§ **Text segment**
↓↓↓

The easy method to do this kind of exercise is to notice that $Re(z)=0$ if and only if $z=-\overline z$. Notice that if $|z|=1$ then $\overline z=\frac{1}{z}$.

In your case $ \overline{\left(\frac{1-z}{1+z}\right)}=\frac{1-\overline z}{1+\overline z}=\frac{1-\frac{1}{z}}{1+\frac{1}{z}}=\frac{z-1}{1+z}=-\frac{1-z}{1+z}$

Usually, the replacement of the algebraic form $z=x+iy$ makes things much more complicated in problems like this. First you should try applying the standard results from the general case, such as $|z|^2=z\overline z$, or $z \in \Bbb{R}$ if and only if $z=\overline z$, etc.

↑↑↑

§ **Job 1**
List every general fact about complex conjugates that the complex-number explanation states as a rule, not counting the worked computation for $\frac{1-z}{1+z}$.
§ **Job 2**
Continue the complex-number explanation from the point where it stops.

§ **Dataset content**
↓↓↓

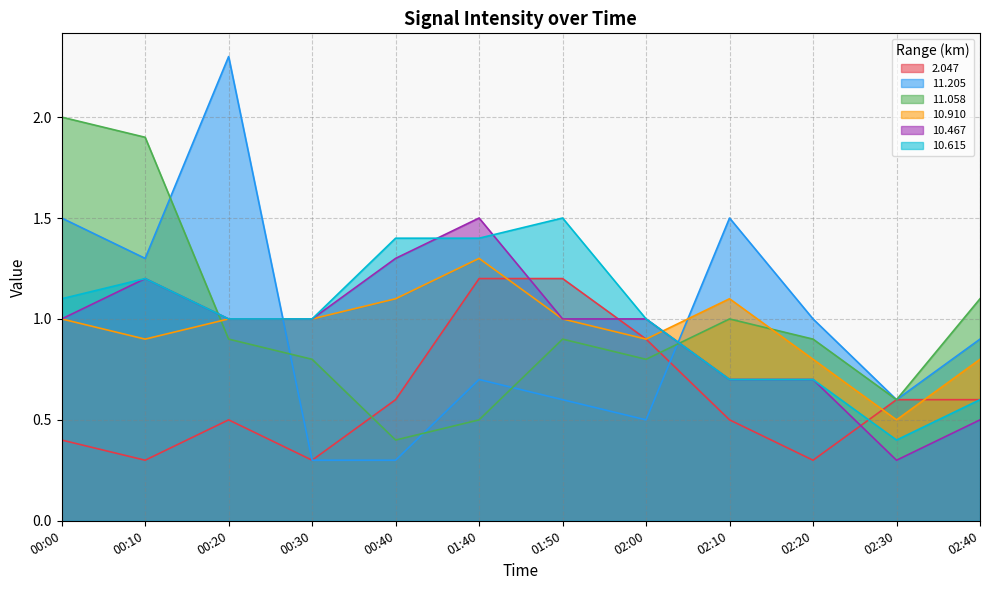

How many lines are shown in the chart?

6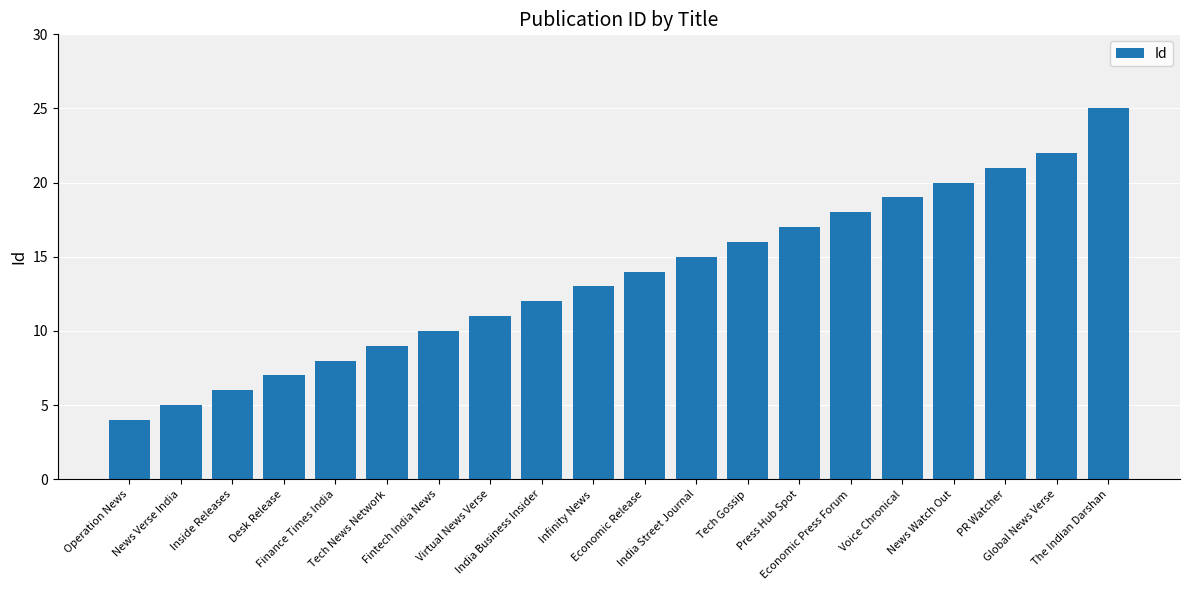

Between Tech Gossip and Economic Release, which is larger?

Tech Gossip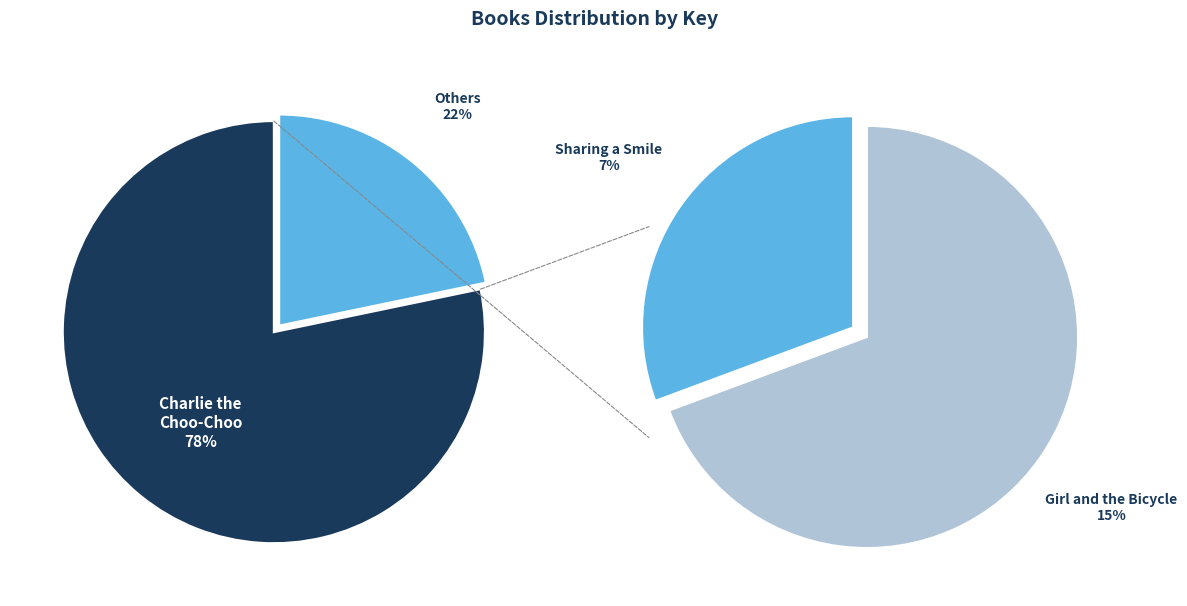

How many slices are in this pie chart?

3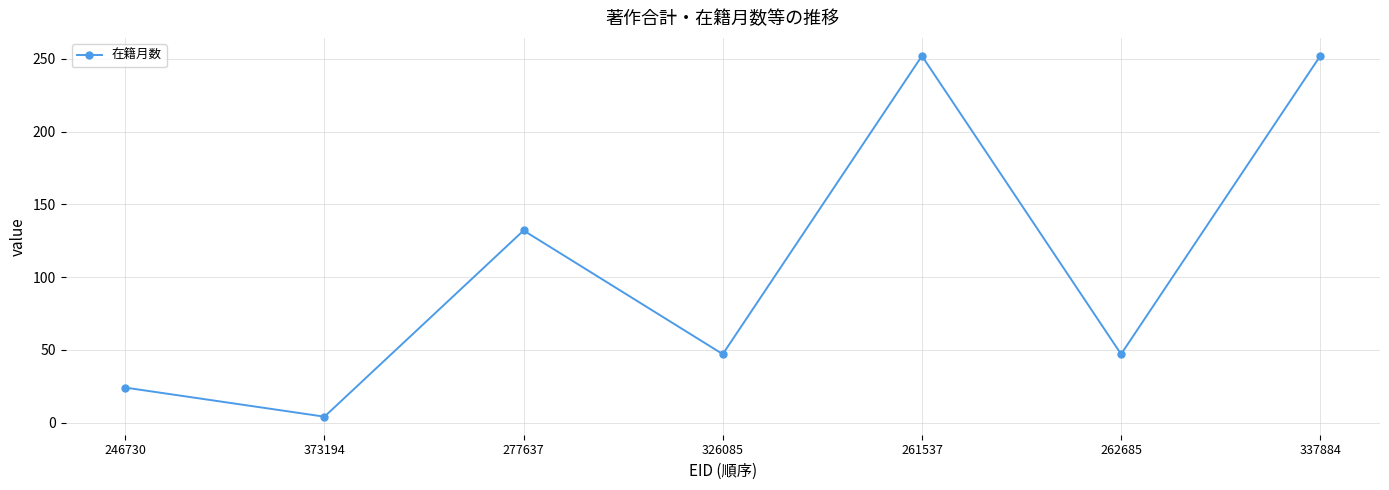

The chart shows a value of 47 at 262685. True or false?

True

↑↑↑
↓↓↓

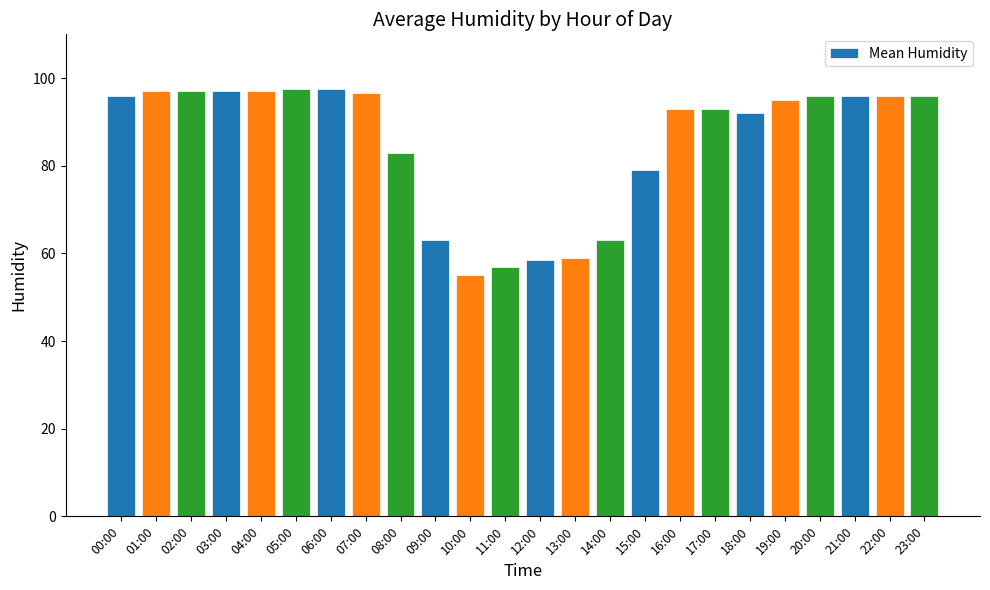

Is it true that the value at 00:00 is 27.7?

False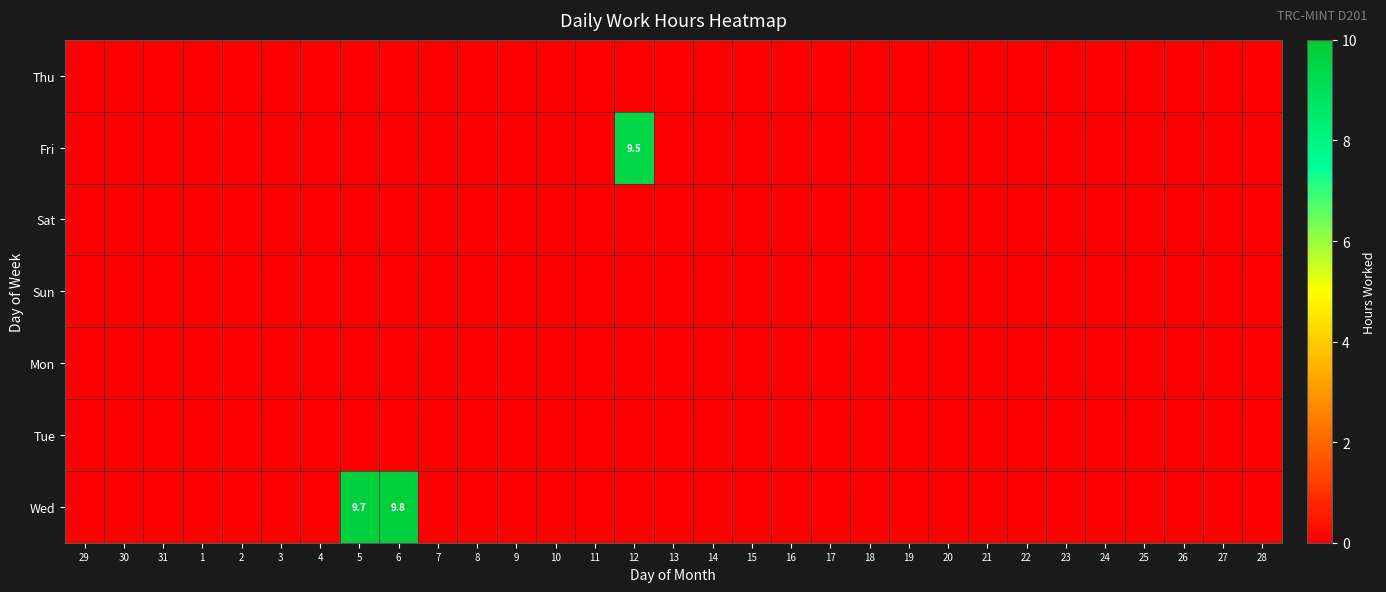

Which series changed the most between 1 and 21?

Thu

↑↑↑

§ **Your response 1**
- $Re(z)=0$ if and only if $z=-\overline z$
- If $|z|=1$ then $\overline z=\frac{1}{z}$
- $|z|^2=z\overline z$
- $z \in \Bbb{R}$ if and only if $z=\overline z$

§ **Your response 2**
11

Let $z=a+bi$, where $a^2+b^2=1$ and $z\neq -1$. Then $\begin{eqnarray} \Re\left(\frac{1-z}{1+z}\right) &=&\Re\left(\frac{(1-z)\overline{(1+z)}}{|1+z|^2}\right)\\ &=&\Re\left(\frac{(1-a-bi)(1+a-bi)}{(a+1)^2+b^2}\right)\\ &=&\Re\left(\frac{1-(a^2+b^2)-2bi}{(a+1)^2+b^2}\right)\\ &=&\Re\left(\frac{-2bi}{(a+1)^2+b^2}\right)=0\end{eqnarray}$

7

Using polar form of a complex number, $z=e^{i\theta},\quad\theta\in\mathbb{R}$.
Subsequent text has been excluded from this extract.